After completing the first set of flights, the researchers used diluted hair-removal cream to remove the tiny hairs, then sent the bats back through the obstacle course, Griggs reports. Before and after flights were recorded with infrared video cameras and flight patterns were mapped and analyzed.
Without the hairs, Griggs writes, the bats were still able to make it through the obstacle course, but lacked the precision and agility they had before hair removal. They flew faster but made wider turns. Agility is critical for bats, and not just for hunting on the wing. "The more sharp turns you can make, the easier you can avoid predators," Sterbing-D'Angelo told Popular Mechanics.
To explore how the microscopic hairs work, the magazine said, the scientists blew tiny puffs of air on individual hairs (and on bats with the hairs removed) while monitoring the bats' brain activity. Bats without the hairs showed different patterns of brain activity in response to air moving over the wings.

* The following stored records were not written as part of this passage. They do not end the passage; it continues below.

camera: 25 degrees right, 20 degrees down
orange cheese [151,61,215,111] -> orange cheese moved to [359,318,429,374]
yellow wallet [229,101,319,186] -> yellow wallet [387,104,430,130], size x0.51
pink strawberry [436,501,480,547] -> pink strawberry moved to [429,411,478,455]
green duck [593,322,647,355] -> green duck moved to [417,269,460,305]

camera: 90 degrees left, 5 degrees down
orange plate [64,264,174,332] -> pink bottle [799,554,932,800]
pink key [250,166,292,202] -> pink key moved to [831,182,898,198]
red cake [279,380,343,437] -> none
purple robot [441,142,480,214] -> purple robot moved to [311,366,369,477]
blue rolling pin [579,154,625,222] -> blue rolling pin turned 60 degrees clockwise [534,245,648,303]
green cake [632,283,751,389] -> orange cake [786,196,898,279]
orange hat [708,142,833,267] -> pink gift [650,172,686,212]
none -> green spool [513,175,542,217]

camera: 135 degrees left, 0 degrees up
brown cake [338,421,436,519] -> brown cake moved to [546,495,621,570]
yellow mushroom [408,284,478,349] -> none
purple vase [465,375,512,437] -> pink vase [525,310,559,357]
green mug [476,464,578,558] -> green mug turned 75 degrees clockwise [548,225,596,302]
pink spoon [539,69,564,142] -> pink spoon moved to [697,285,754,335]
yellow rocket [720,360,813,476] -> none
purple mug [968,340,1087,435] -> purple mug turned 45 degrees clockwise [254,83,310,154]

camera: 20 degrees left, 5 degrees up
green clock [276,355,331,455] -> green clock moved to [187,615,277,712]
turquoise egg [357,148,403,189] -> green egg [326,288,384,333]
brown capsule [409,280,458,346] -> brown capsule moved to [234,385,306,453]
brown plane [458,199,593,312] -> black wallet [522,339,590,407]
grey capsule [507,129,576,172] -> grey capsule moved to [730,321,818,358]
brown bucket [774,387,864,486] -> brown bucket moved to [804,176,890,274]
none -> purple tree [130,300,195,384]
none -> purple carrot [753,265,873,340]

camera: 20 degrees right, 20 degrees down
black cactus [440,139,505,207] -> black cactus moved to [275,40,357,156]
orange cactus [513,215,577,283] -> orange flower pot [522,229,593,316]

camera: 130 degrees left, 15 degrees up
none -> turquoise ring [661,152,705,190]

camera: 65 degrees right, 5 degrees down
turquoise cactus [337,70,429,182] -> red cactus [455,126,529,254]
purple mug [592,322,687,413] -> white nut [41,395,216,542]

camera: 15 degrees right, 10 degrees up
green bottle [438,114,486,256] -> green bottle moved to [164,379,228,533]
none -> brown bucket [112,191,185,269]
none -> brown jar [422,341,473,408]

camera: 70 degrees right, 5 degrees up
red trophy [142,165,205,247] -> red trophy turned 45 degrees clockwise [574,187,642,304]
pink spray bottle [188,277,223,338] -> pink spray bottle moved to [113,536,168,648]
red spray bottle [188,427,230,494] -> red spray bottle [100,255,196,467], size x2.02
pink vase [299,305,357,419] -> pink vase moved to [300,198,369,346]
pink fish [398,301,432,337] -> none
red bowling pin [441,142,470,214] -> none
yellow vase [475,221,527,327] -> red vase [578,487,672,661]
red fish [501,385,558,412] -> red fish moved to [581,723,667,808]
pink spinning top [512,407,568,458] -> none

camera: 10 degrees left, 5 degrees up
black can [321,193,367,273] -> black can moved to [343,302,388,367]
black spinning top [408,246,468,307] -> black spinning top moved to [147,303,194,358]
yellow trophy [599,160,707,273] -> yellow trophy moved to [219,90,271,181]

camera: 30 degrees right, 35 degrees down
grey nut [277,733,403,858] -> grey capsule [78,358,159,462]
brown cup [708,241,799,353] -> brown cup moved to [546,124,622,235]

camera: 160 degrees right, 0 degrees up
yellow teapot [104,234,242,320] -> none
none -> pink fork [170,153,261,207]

Sterbing-D'Angelo told Popular Mechanics that this suggests that the bat's brain is using the hairs to interpret flight conditions, such as airspeed. The hairs may also reveal the direction from which a breeze or gust is coming from. She said bats without the hairs might fly faster because they can't get an accurate feeling for their speed. "Those hairs, particularly at the edge of the wing ... let the bat know when the flight is getting iffy."
The research is one part of a five-year study of bat flight funded by the U.S. Air Force to study bat flight. "It's no surprise that the Air Force would be interested ... in incorporating into its own aircraft designs the flight techniques nature has had millions of years to perfect," Popular Mechanics notes.